Sunday, February 21, 2010

Loving Yourself - Step 1



This is a continuation of the blog I did last on loving yourself.   I am committed to a 12-blog explanation of this process of loving myself (or yourself).

As each step comes up, the previous steps will be listed, and you can start to see how they all come together by the end of the 12th step.

Step 1 - We admit we are powerless over what others think of us.

I don't know about you, but I like to try to make things better.   When I see something that is inefficient, or broken, I want to make it work better!   I do not know where this came from in my life.   I have always been a kind of efficiency expert when looking at systems or infrastructures or systemic problems.   Do you know, that I am also this way with people. 

When I get feedback from someone that a relationship, friendship, or any kind of interaction isn't going well, I want to jump in with both feet and make it better.    The most extreme version of this happens when I find out the relationship that is not going so well is with me!

My first thought when I receive information that someone doesn't like what I am doing, or who I am being is that I can fix it.   I can change.   No problem.   This is something that I can do and that person will like me again!

So, I change the way I speak.   No go.   The other person still thinks I am stuck up and opinionated.
So, I drop some of my larger words and forgo nine out of ten of my own opinions.   I am more quiet.
Then the other person thinks that I am moody.  Then I decide to smile all the time.   The other now thinks I am "Creepy."

How about this scenario.

I am asked, during a dinner party with very conservative friends, what I feel about the whole same sex marriage in the Lutheran Church.  I want to say all those things about justice, and that I cannot be in a position to judge others without limiting myself.  I start to say these things and suddenly, two people start quoting Bible verses and challenging my own beliefs.   So, I do not want to be disliked, and I take a slightly more conservative continuation of my beliefs.  So now, not only do I not feel totally accepted by these people, but I feel bad because I do not stick to my guns on my own beliefs.

I AM TRAPPED INTO BELIEVING I CAN CHANGE HOW OTHERS THINK OF ME!

Whenever I believe these things and I act on them, I am always dissapointed that I cannot change others opinions and in trying to do so, I cannot please myself.

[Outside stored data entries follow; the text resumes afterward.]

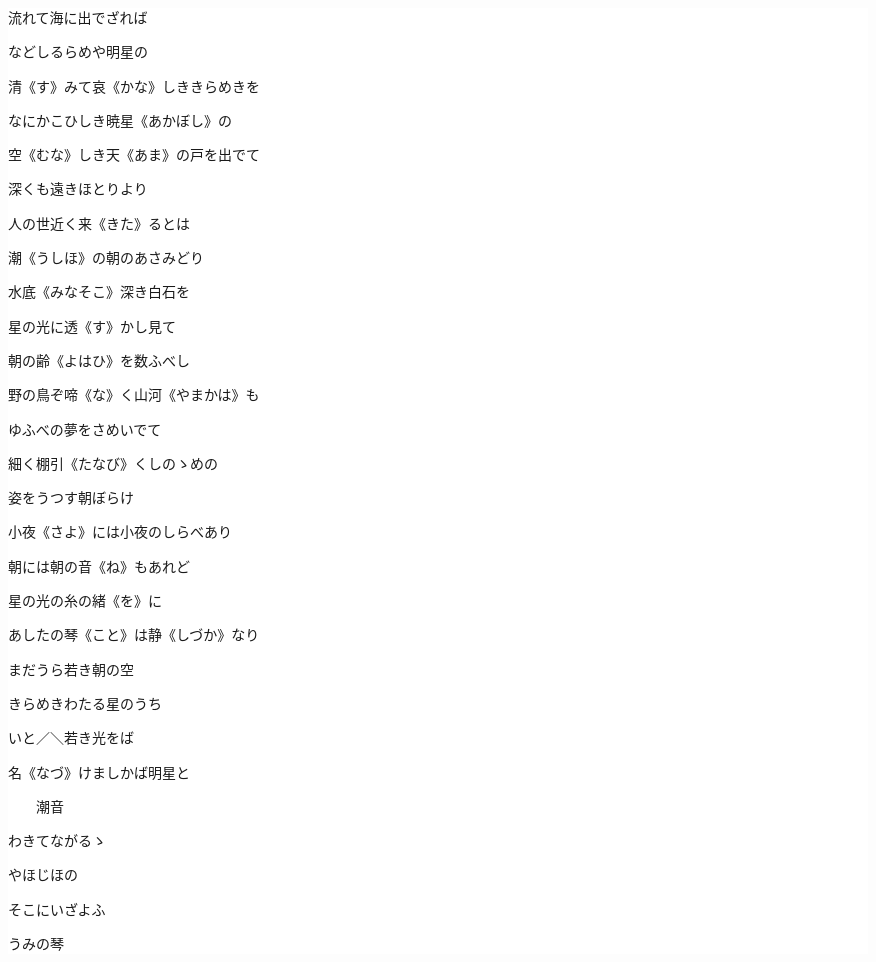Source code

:流れて海に出でざれば

などしるらめや明星の

清《す》みて哀《かな》しききらめきを



なにかこひしき暁星《あかぼし》の

空《むな》しき天《あま》の戸を出でて

深くも遠きほとりより

人の世近く来《きた》るとは



潮《うしほ》の朝のあさみどり

水底《みなそこ》深き白石を

星の光に透《す》かし見て

朝の齢《よはひ》を数ふべし



野の鳥ぞ啼《な》く山河《やまかは》も

ゆふべの夢をさめいでて

細く棚引《たなび》くしのゝめの

姿をうつす朝ぼらけ



小夜《さよ》には小夜のしらべあり

朝には朝の音《ね》もあれど

星の光の糸の緒《を》に

あしたの琴《こと》は静《しづか》なり



まだうら若き朝の空

きらめきわたる星のうち

いと／＼若き光をば

名《なづ》けましかば明星と



　　潮音



わきてながるゝ

やほじほの

そこにいざよふ

うみの琴
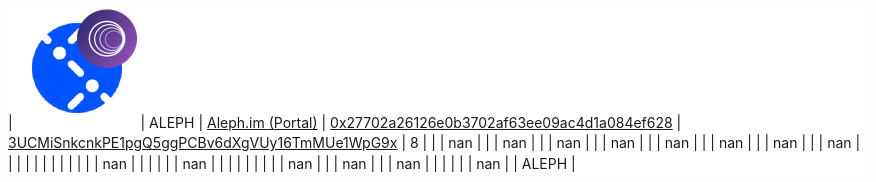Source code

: | ![ALEPH](https://raw.githubusercontent.com/wormhole-foundation/wormhole-token-list/main/assets/ALEPH_wh.png)     | ALEPH    | [Aleph.im (Portal)](http://coingecko.com/en/coins/aleph-im)                                       | [0x27702a26126e0b3702af63ee09ac4d1a084ef628](https://etherscan.io/address/0x27702a26126e0b3702af63ee09ac4d1a084ef628) | [3UCMiSnkcnkPE1pgQ5ggPCBv6dXgVUy16TmMUe1WpG9x](https://solscan.io/address/3UCMiSnkcnkPE1pgQ5ggPCBv6dXgVUy16TmMUe1WpG9x) |             8 |                                                                                                                                                                                                                                                                           |                                                                                                                                            |             nan |                |                                                                                                                      |           nan |                                                 |                                                                                                                          |             nan |                                                                    |                                                                                                                       |            nan |               |                                                                                                                                  |             nan |                                    |                                                           |                nan |                                                                 |                                                                                                                         |              nan |                 |                                                                                                                      |           nan |              |                 |                  |                                       |                |                 |                |                 |                  |                 |                                                                                                                      |            nan |                                                                                      |               |                |               |                                                                                                                      |                nan |                                                                                                                          |                 |                  |                 |                    |                     |                    |                                                                                                                                                                                  |             nan |                                                                                                                                |                                                                                                                       |                nan |                                                                    |                                                                                                                                   |                nan |                                                                    |               |                |               |                                                                                                                        |            nan |                                                                    | ALEPH            |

This is one of the most important parts of loving yourself.    

Stop believing that you can are only worthy of loving yourself if others love you!

This is a destructive cycle.    It feeds into the myth that you need to feel loved and appreciated, heck even liked by all others to feel that you are someone who deserved to be loved and to love.  STOP IT!

What happens is that you cannot (I cannot) please everyone.   Therefore, when someone is not pleased, I feel like I have failed and therefore I feel like I am a failure.   This is not self-love!

If you are in a relationship and it fails, then it is so easy to think that you are just not worthy of being loved.   It was your fault.   It was that you were not strong enough, wise enough, loved the other enough.   KNOCK IT OFF!!!!

Do you know that no one can generate your feelings of love for them unless you agree to it.   What this means is that you are the source of all of your feelings for another.   You decide, when the relationship or friendship is goings well, that you deserve to feel happy and loved.  SO THAT IS WHAT YOU FEEL!  If things are not going well, then you feel that you should be sad, despondent, angry, and not loved.   SO THAT IS WHAT YOU FEEL!   You are the source of everything you feel.   You are the reason that you feel loved or not.

Now, I do not want to diminish in the least the importance of other people and their feedback and impact on our lives.   Not at all.   We only see ourselves in relation to other people.   We define what and who we are by seeing who and what others are.    However; and I cannot stress this enough, you choose how you see yourself.   Others do not choose for you!  You choose to love yourself and to what degree.   It is always your choice.    You may be influenced by others and their opinion of you, but it is always your choice.